A researcher has sent me a few more questions concerning the 2001 Census Individuals PUMF methodology. I have appended the entire text of the message below. The document referred to is the 2001 Census Public Use Microdata File: Individuals File: User Documentation, 2nd revision. The pages referred to are page 173-176 of 292 (page 168-171 in the document). I am quite confident that your census staff can answer these questions much better that I can. Thanks in advance for any information or advice that might be sent back.
"The canvasser area stratum is mentioned in the first phase of sampling in Chapter III Sampling Method and Data Quality (page 173 of the pdf file attached).
In part (b) Second Phase of Sampling, the strata used for selection of the individuals to be part of the public use microdata file (pumf) on individuals Canada Census 2001 are defined. One limitation of this stratification is mentioned that uses canvasser area stratum.
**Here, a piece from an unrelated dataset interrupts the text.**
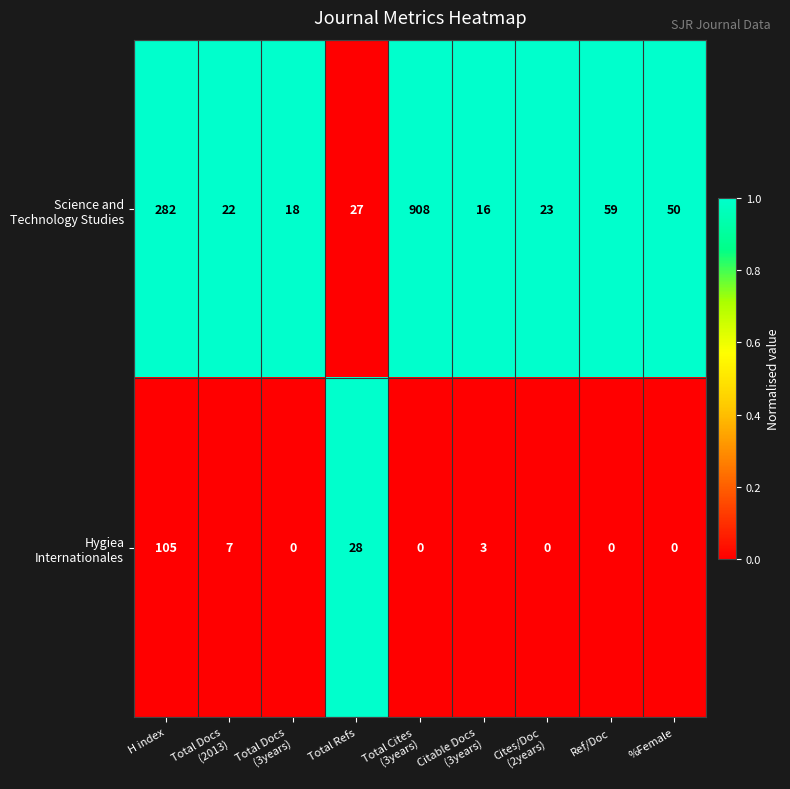

What is the total value across all series at %Female?

50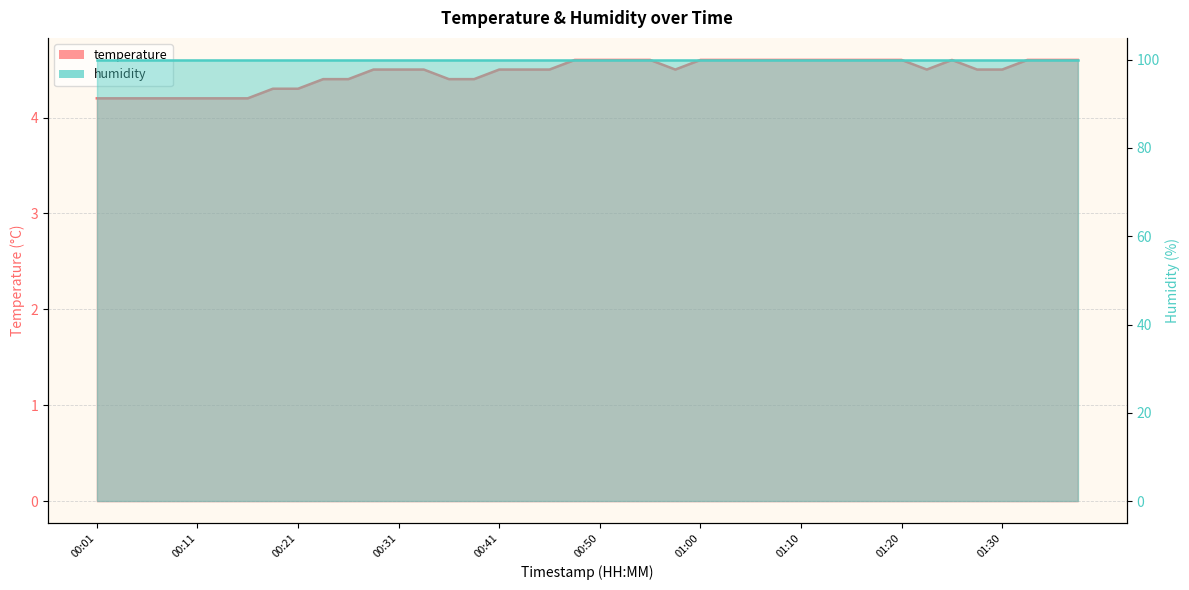

Is it true that the value at 00:24 is 4.4?

True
However, canvasser area stratum is not defined as one of the strata available for stratification in phase two. This contradicts in my opinion the procedure used for defining each stratum in phase two of sampling (on page 176 of the pdf).
Was the canvasser area stratum used for stratification in phase two of the selection of pumf on individuals in Canada Census 2001? Is canvasser area stratum identifiable by any variable in the pumf on individuals in Canada Census 2001? Where does canvasser area stratum rank in importance compared to the rest of the variables used for stratification in phase two of sampling?"
The methodologists our census contacts consulted provided the following information in response to the researcher's questions:
"The file was sorted first by canvasser stratum and then by geography, and the other variables. By doing so, we were ensuring that these people (people living in a canvasser area) were well represented in the sample.
We limit the number of strata in these areas because the number of people within a given geography was already small (stratifying more would not do anything in these circumstances). It was not possible to identify them in the file for confidentiality reasons (canvasser areas have low population counts). However, we felt that, since those people are different characteristics than the other people, it was important to ensure their representation. In that sense, this stratum is very important."
I hope that this information is helpful. Please do not hesitate to let us know if you have any other questions.